When a parent gets deployed

Flavia Mosci Posted: November 6, 2020

When a parent gets deployed

Continuous wars have demanded the deployment of our military all around the world. Over the past decades, our armed forces have been engaged in conflicts in Iraq, Afghanistan, Syria, Yemen, Niger, Somalia, and many other places. The United States has troops stationed in almost every country. This could pose a problem back home. With the long or frequent absences of one or both parents having to leave, a tremendous amount of stress is placed on the kids who stay behind. Studies reveal that around 2 million U.S. children have been affected by a wartime deployment of a military parent in the past 10 years. This separation between a child and the parent can cause many consequences. In a study in 2010 in the Journal of Pediatrics, results showed that children of deployed parents had more emotional struggles than the national sample and the longer the length of the deployment, the greater number of challenges that these kids faced. Parental separation for kids at any age, can be difficult and even terrifying for some. Children generally react differently to their parent’s deployment depending on their age. For the kids that are old enough to understand the consequences of war; the constant fear of the deployed parent getting injured or never returning, is a battle for them. Some of their daily thoughts maybe frightening and even disturbing.

For the younger kids who cannot yet grasp the reason of why their parents are left, they can only experience the sadness and perhaps grief as they cry for their parents return. The notion of time varies with age and one day in their lives may feel like an eternity. The thoughts and feelings that they experience may not be properly articulated and expressed, yet kids hold onto to a lot of emotions inside. This new situation may generate irritability, anger, depression, and anxiety. Usually very young kids don’t have many coping skills set in place yet, making them very vulnerable to the new family structure. They soon begin to grieve the absence of their mother or father. Their anxiety from the separation manifests through their behaviors whether they become more withdrawn or begin to have behavioral problems at home and at school. The truth is that these kids and teens may greatly benefit from therapeutic support It is crucial that if they are struggling, that they receive appropriate help. In the meantime, there are some things that can be done to facilitate this new change in their lives. First, prior to deployment, parents should try to talk to their kids in a way that is age appropriate to explain that they will be leaving for a period of time. This is more helpful if done with more time in advance so that the children could have more time to process the future change. A few months or so prior to the leave would be more appropriate. Let the children know that they will be taken care of by the parent who is staying home, and that the other parent will try to communicate as much as possible with them from overseas. Keep lines of communication open, talk to them often, ask them how they are feeling, help them to make meaning of the absence by perhaps placing things into a better perspective. Children often time misinterpret information and they usually fill in the gaps with their own guesses when they don’t know how to ask questions. Ask what they have heard and understood and help them to correct some of the fears that they may be experiencing. The goal is to help them to reach a more comforting place; it is a difficult transition. Again, it is ok to seek support. If the kids are struggling emotionally or having behavioral issues, consider a referral to a therapist who will have the proper tolls and expertise to help them through this most difficult time in their lives.
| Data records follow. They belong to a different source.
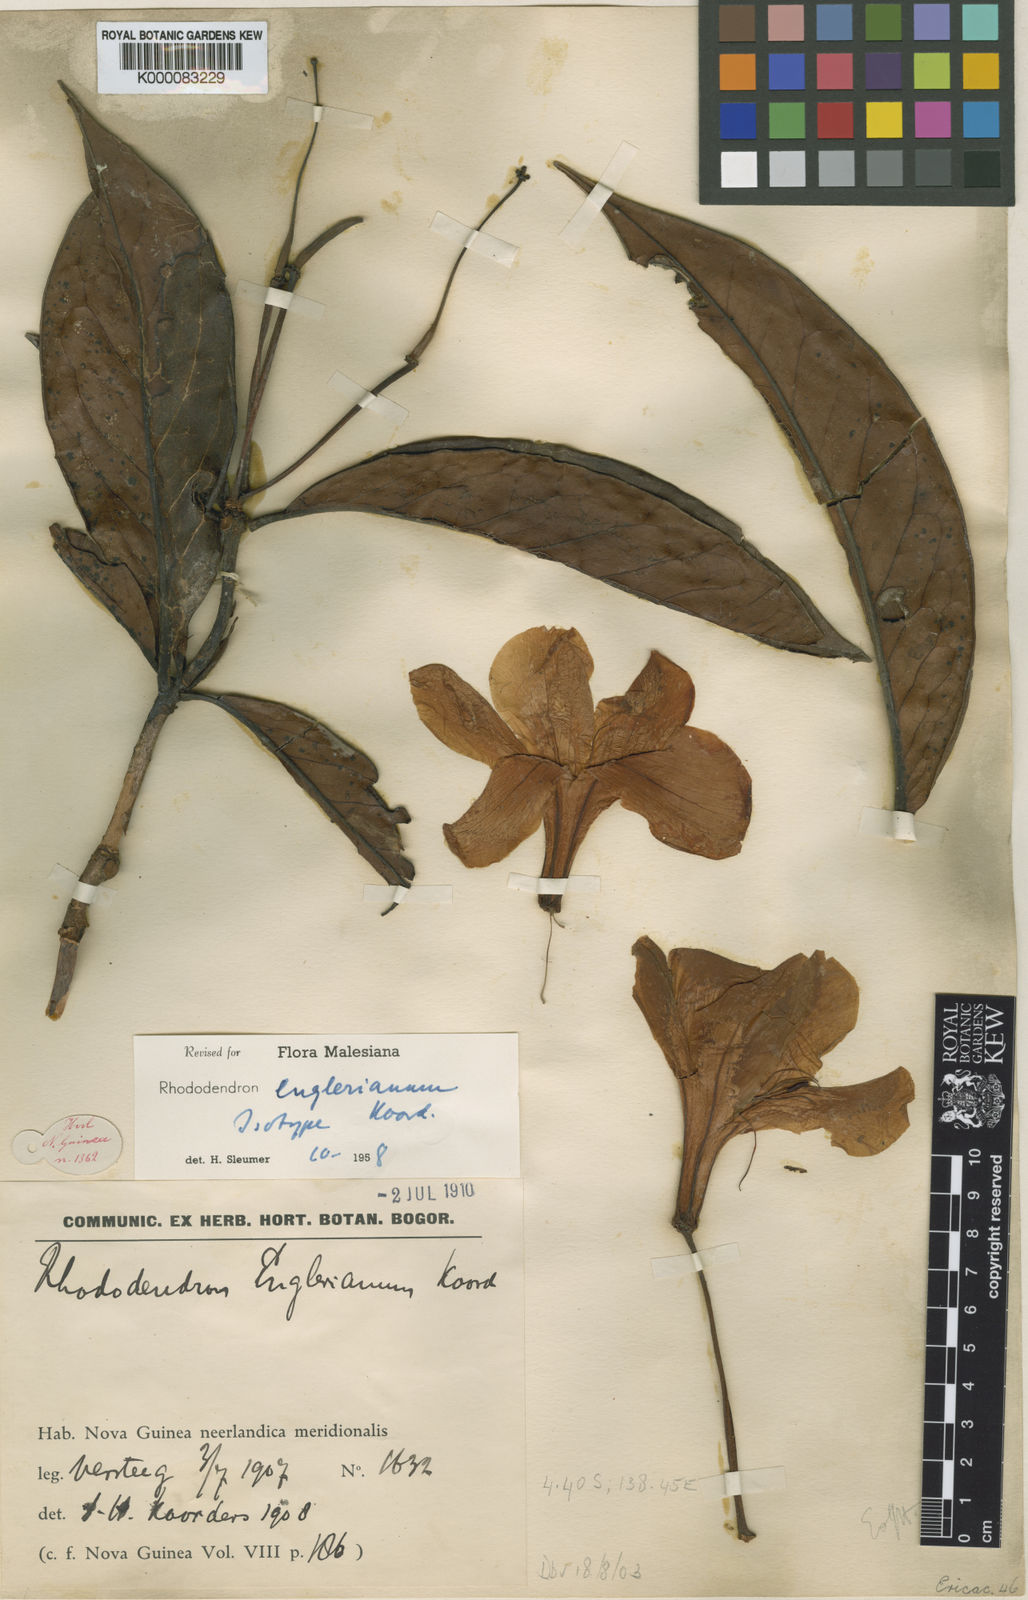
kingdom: Plantae
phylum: Tracheophyta
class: Magnoliopsida
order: Ericales
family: Ericaceae
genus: Rhododendron
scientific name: Rhododendron englerianum
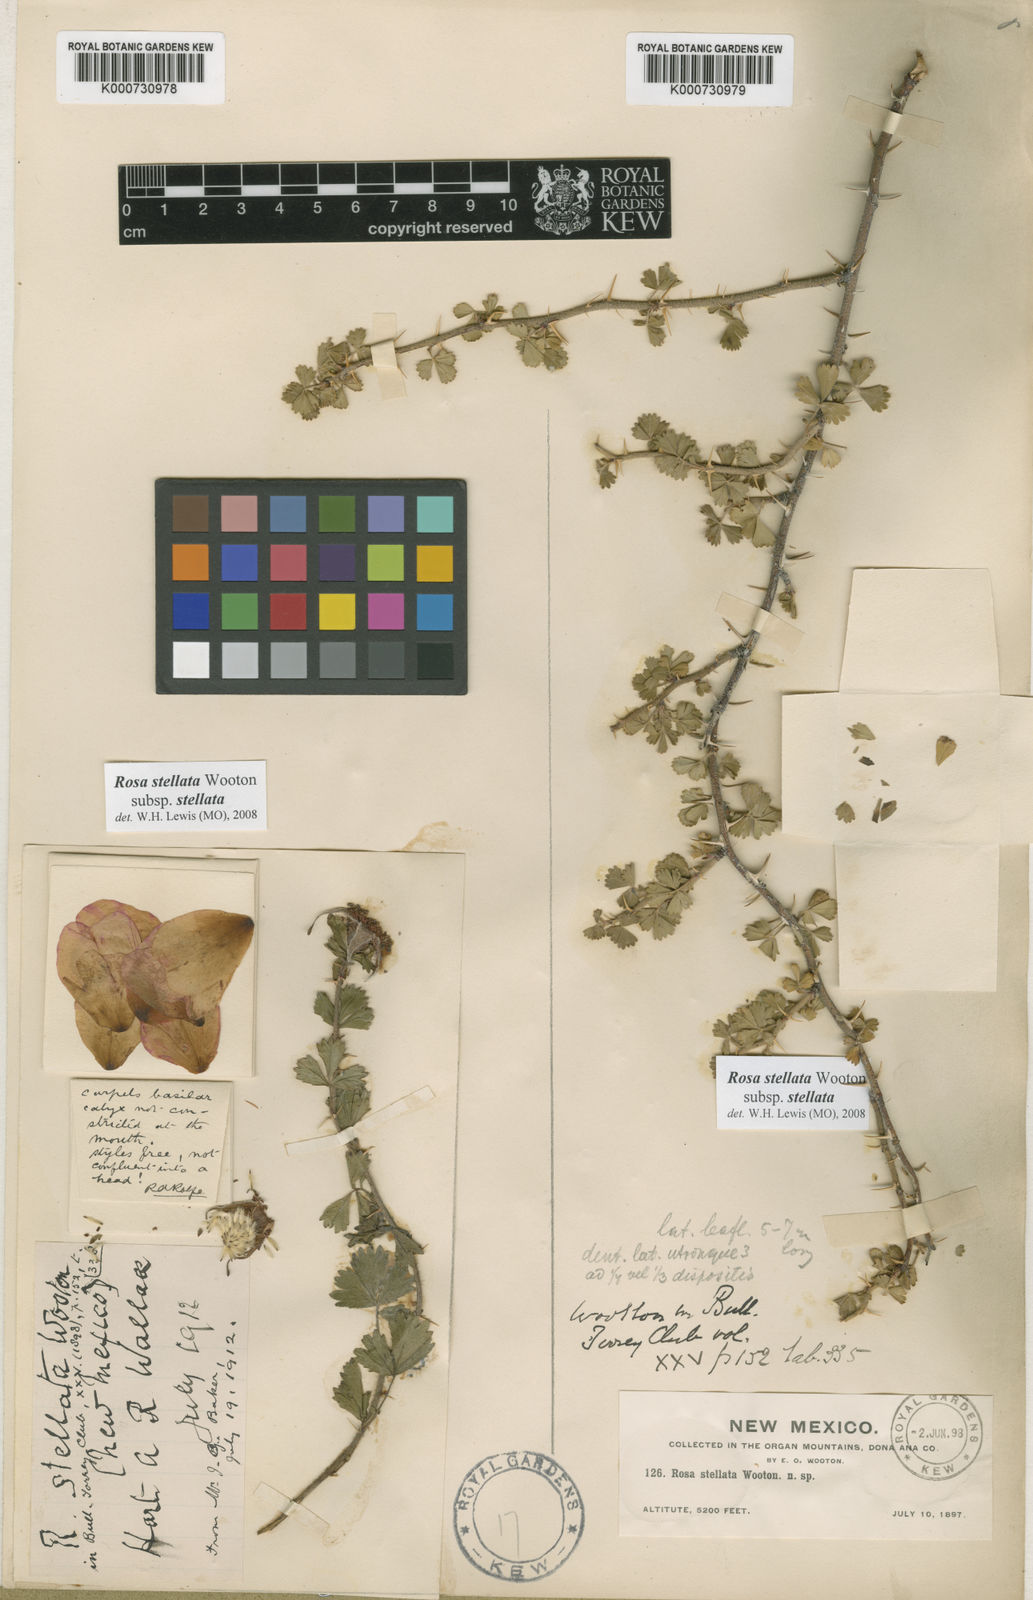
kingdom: Plantae
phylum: Tracheophyta
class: Magnoliopsida
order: Rosales
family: Rosaceae
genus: Rosa
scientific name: Rosa stellata
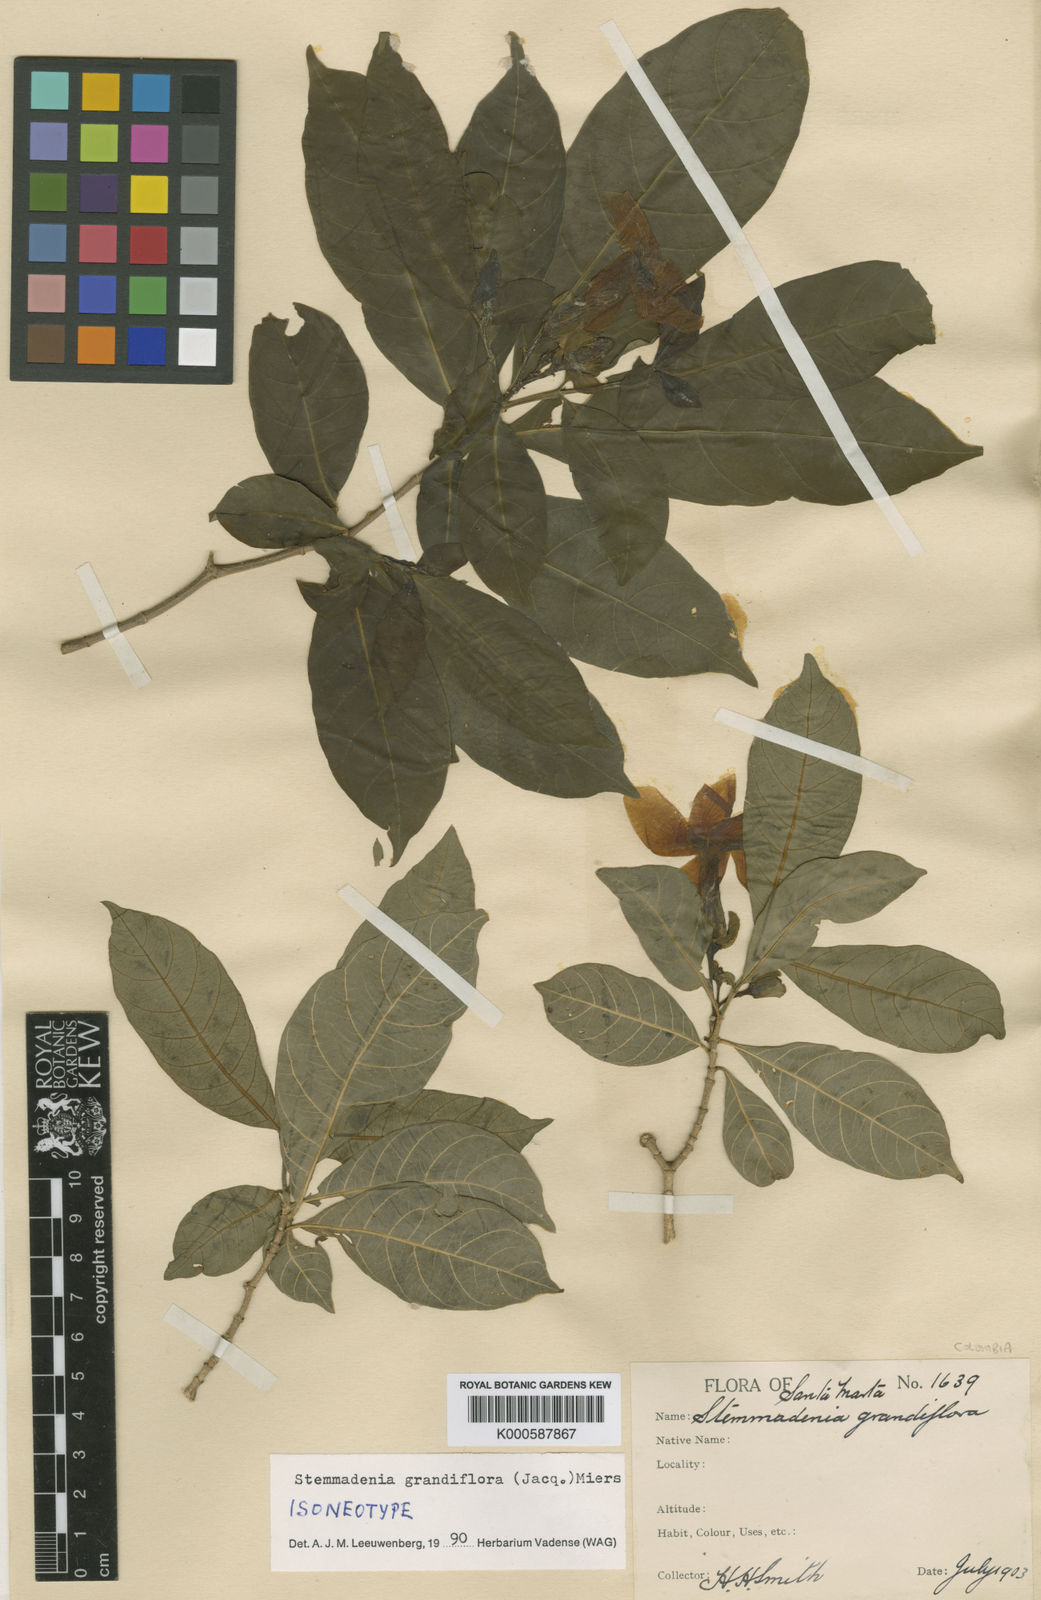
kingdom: Plantae
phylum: Tracheophyta
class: Magnoliopsida
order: Gentianales
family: Apocynaceae
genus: Tabernaemontana
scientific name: Tabernaemontana grandiflora
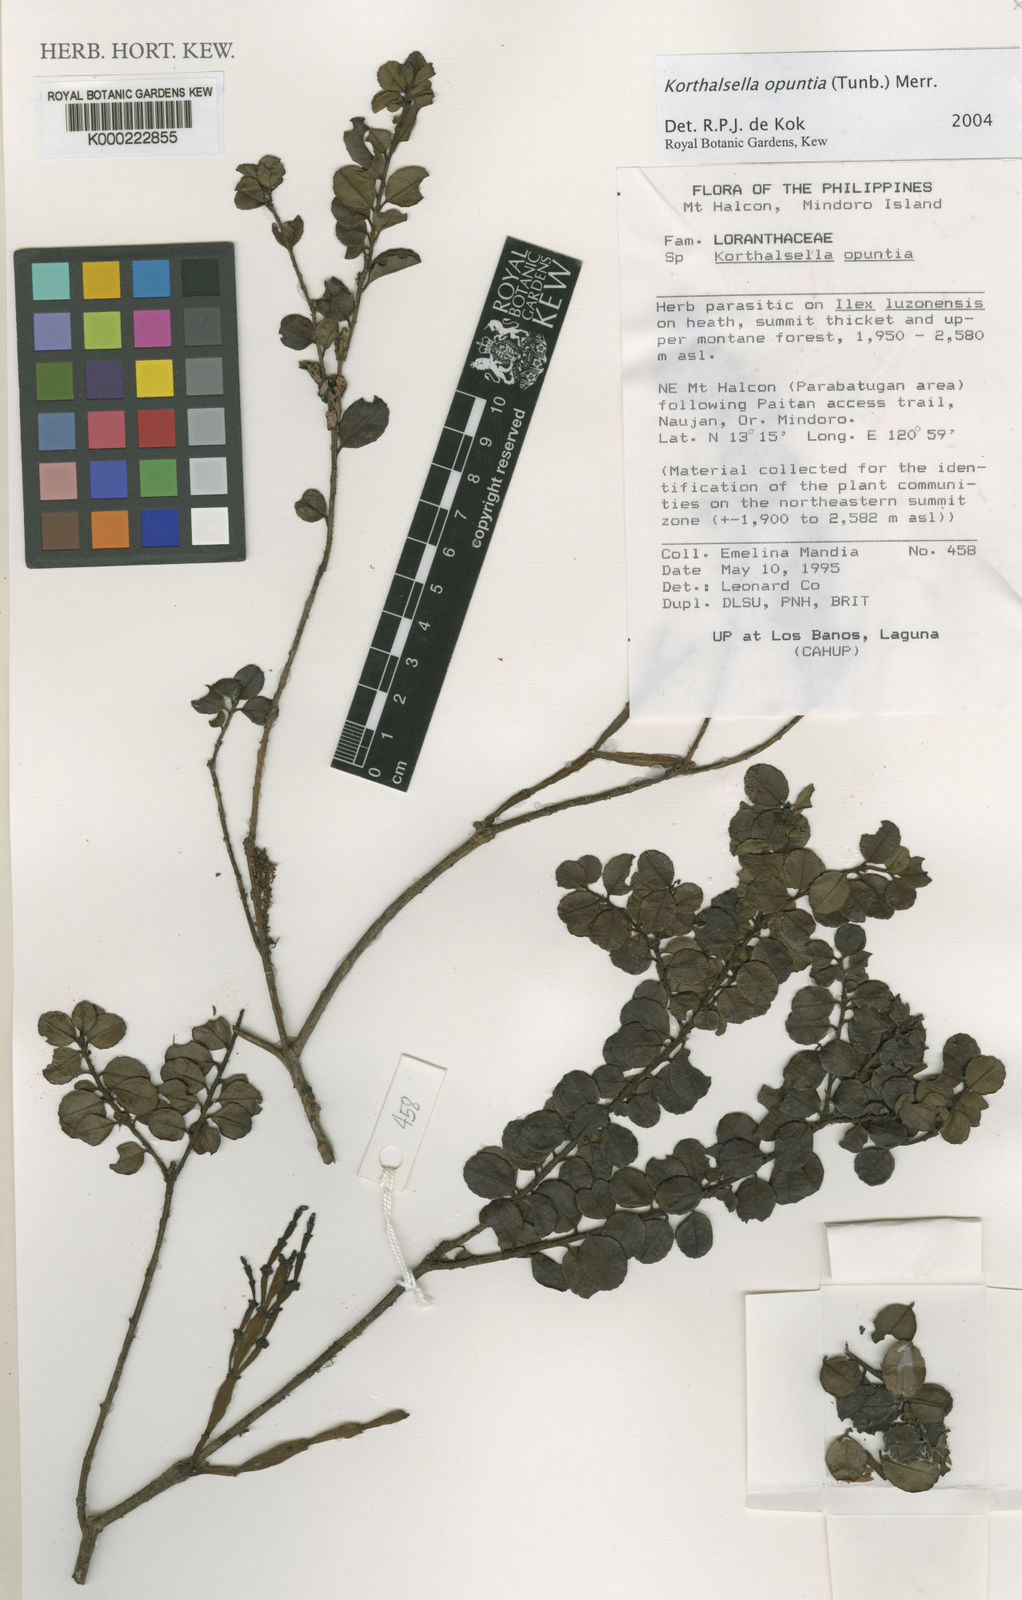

Through therapy they would benefit from psychoeducation and will be guided into finding meaning of what is happening around them. A counselor could help by facilitating the verbal communication in children. The absence of a parent is overwhelming for the kids and even for the other partner. The duties of the other parent who is staying with the kids may double and take a physical and emotional toll on them. It will be necessary to frequently practice self-care in order to cope.

Support from friends and other military families going through similar struggles, may also help. In the meantime, try to keep the other parent as much as possible in that child’s life. One great way to accomplish this is by involving the child in letter writing or drawings that could be sent by mail. Finally, remind the absent parent to also keep in touch and connected through letters, phone calls and emails as much as possible. As simple as this maybe, the impact can be very positive. Trying to maintain connection is absolutely essential.